Re: Names for derivative forms - request for comments PLEASE :)
From: | Christophe Grandsire <christophe.grandsire@...> |
Date: | Friday, March 10, 2000, 12:00 |
At 11:32 09/03/00 -0300, you wrote:
>Eric Christopherson <raccoon@...> wrote:
>
>>The basic concept behind the associative category is that it's an object or
>>possibly a person which is in some *unspecified* way associated with the
>>action of the verb. Mainly it'd be used for something that didn't fit into
>>any other categories.
>
>OK -- which means it's gonna have to be lexically specified.

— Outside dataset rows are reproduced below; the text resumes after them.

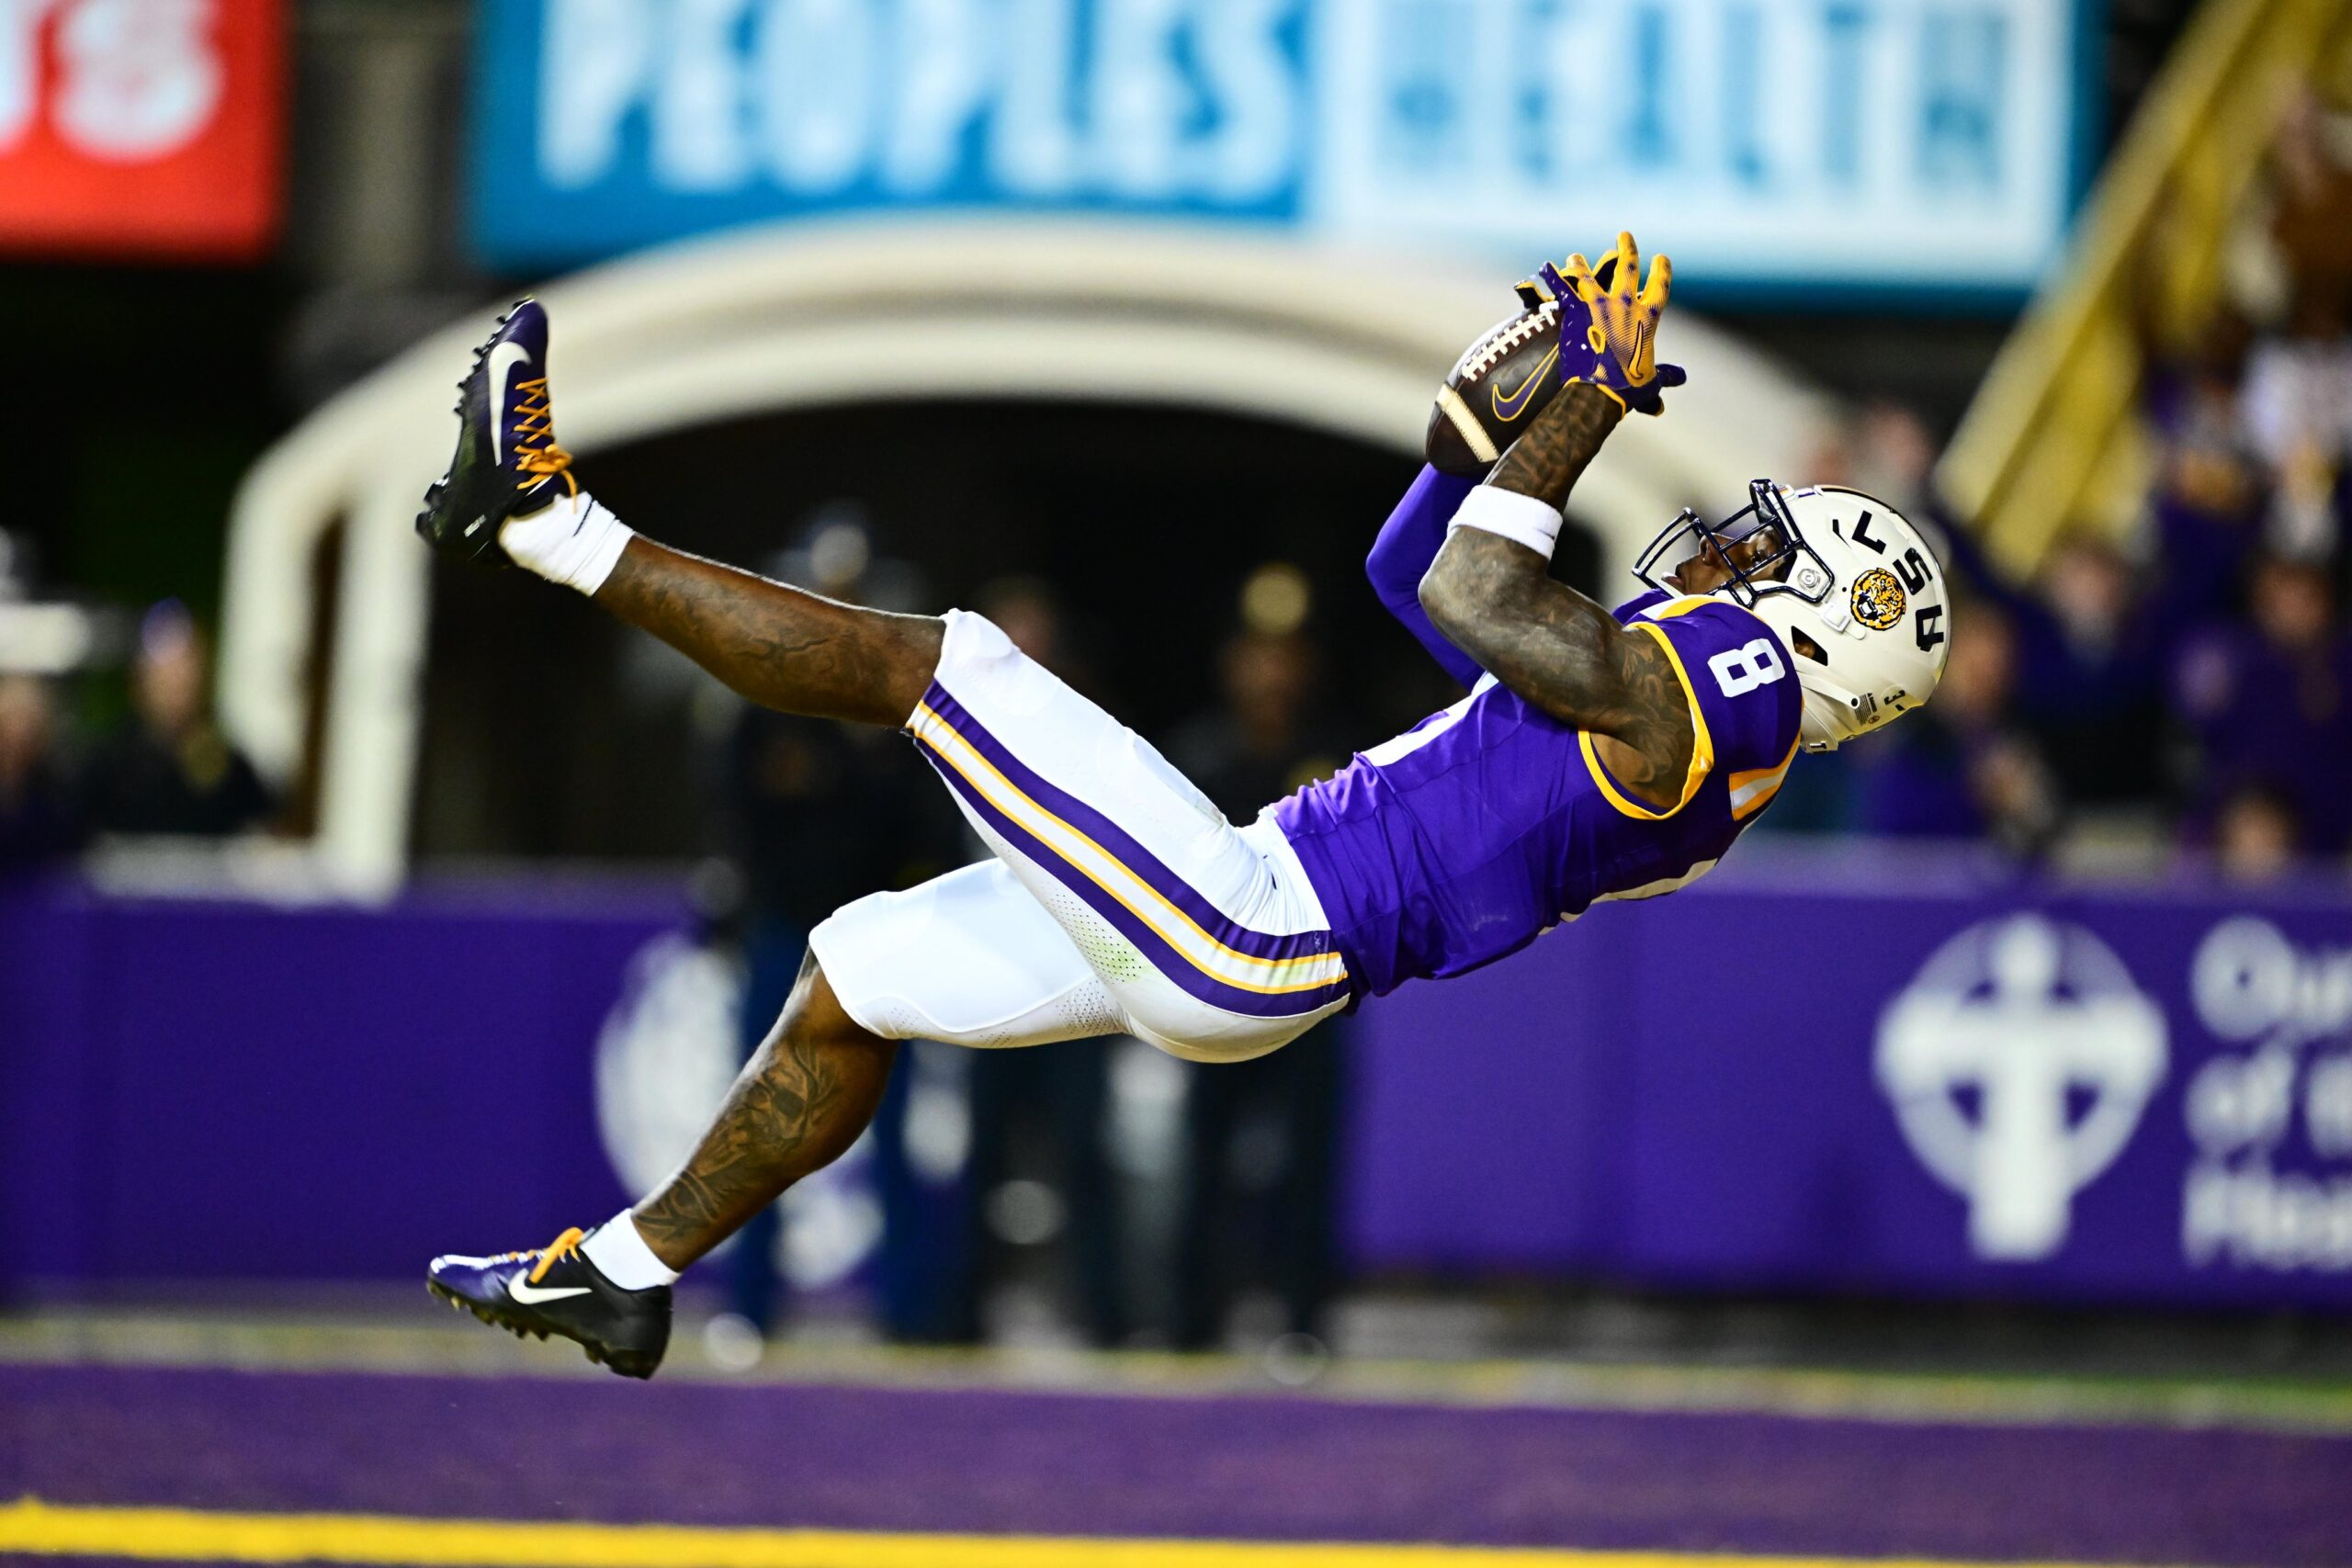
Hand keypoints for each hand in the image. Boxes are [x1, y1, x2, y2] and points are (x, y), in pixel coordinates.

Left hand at [1533, 232, 1683, 415]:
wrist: (1599, 391)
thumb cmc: (1627, 389)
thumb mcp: (1651, 380)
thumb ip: (1665, 374)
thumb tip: (1680, 378)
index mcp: (1647, 317)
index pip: (1659, 286)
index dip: (1662, 270)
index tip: (1661, 258)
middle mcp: (1625, 305)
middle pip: (1627, 268)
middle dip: (1626, 249)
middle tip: (1624, 235)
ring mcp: (1599, 306)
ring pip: (1590, 276)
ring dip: (1582, 265)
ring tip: (1575, 257)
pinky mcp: (1576, 312)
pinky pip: (1562, 290)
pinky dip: (1553, 277)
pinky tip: (1544, 267)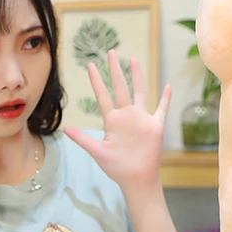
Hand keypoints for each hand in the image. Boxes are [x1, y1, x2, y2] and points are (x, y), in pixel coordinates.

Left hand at [64, 50, 170, 189]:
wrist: (136, 179)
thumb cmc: (117, 168)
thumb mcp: (97, 152)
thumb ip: (82, 139)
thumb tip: (64, 129)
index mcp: (112, 120)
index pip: (103, 95)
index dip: (96, 80)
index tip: (90, 65)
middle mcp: (126, 116)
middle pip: (120, 87)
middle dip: (115, 70)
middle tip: (111, 52)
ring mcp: (141, 119)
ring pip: (139, 92)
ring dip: (137, 76)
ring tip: (133, 60)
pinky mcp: (155, 126)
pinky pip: (161, 108)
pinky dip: (165, 98)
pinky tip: (167, 85)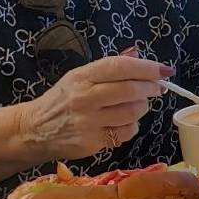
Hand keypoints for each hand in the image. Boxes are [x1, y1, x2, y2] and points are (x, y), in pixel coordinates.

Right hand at [19, 54, 172, 160]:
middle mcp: (84, 98)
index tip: (165, 70)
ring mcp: (88, 122)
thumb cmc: (62, 100)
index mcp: (82, 77)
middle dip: (151, 88)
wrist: (33, 130)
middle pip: (130, 91)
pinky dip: (131, 126)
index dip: (147, 68)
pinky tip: (122, 122)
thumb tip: (138, 54)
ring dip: (142, 107)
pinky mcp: (92, 143)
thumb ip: (108, 67)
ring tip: (136, 104)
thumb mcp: (79, 77)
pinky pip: (125, 133)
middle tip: (157, 88)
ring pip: (132, 113)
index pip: (120, 67)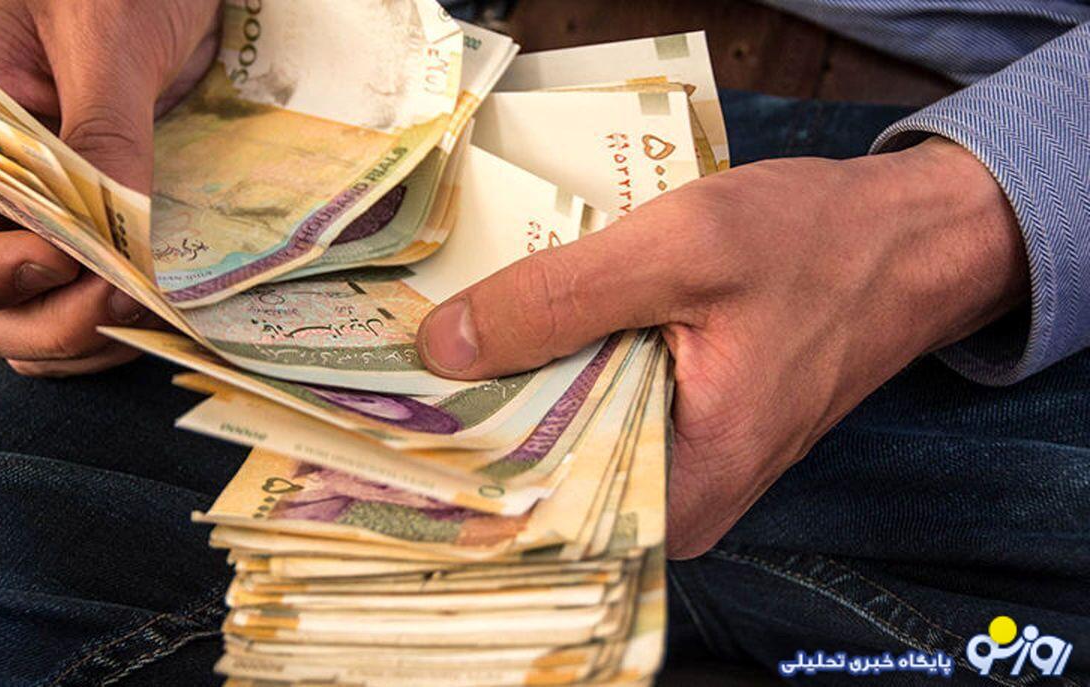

>(Otherwise one could imagine many things.)
>
Ah... the strong pleasures of grammatical ambiguity... Am I the only one to
find this nice? :)))
>>could be "something which is intended to be eaten." (BTW, did you invent
>>that phrase, or is it someone else's? I've heard of _nomen agentis_
>>and -_actionis_ before but not that one.)
>
>I think I saw _nomen patientis_ somewhere, but in fact
>I made it up on the fly by analogy. I have no idea about
>Latin declensions, but it sounded right...
>
Patiens, patientis, it's all right (I suppose you have agens, agentis :) ),
3nd declination noun, quite a common ending...
>
>>> >Occasion
>>> > -Refers to a larger occasion surrounding or connected to the
>>> > action/event
>>> Isn't this the same as the resultative?
>>
>>Not exactly. This refers to some sort of "bigger" event surrounding a
>>smaller one, as a wedding is a large ceremony centered around the act of
>>people getting married, but also including other elements. I actually got
>>the idea for it a day or so before I read about something like this in
>>Spanish, oddly enough. For those of you who don't speak Spanish, when you
>>say "Where is the test?" (meaning where will the test be administered) you
>>would use the verb <ser> for "to be," whereas if you were asking the
>>location of the actual paper the test is printed on you would use <estar>.
>
>
>Now that you point it out, yes. For occasions (a wedding,
>party, a test), you use _ser_; for actual objects, _estar_.
>But I can't imagine many contrasting pairs like 'the test'
>you mention. For a wedding, one has to use _ser_; asking
>where the wedding is using _estar_ would sound as if one
>had gone to a given address and the wedding party had been
>swept away by a strong wind or something. :)
>
Well, you never know... With the storm we had in France between Christmas
and New Year, everything could have been possible :)))
Christophe Grandsire
|Sela Jemufan Atlinan C.G.
"Reality is just another point of view."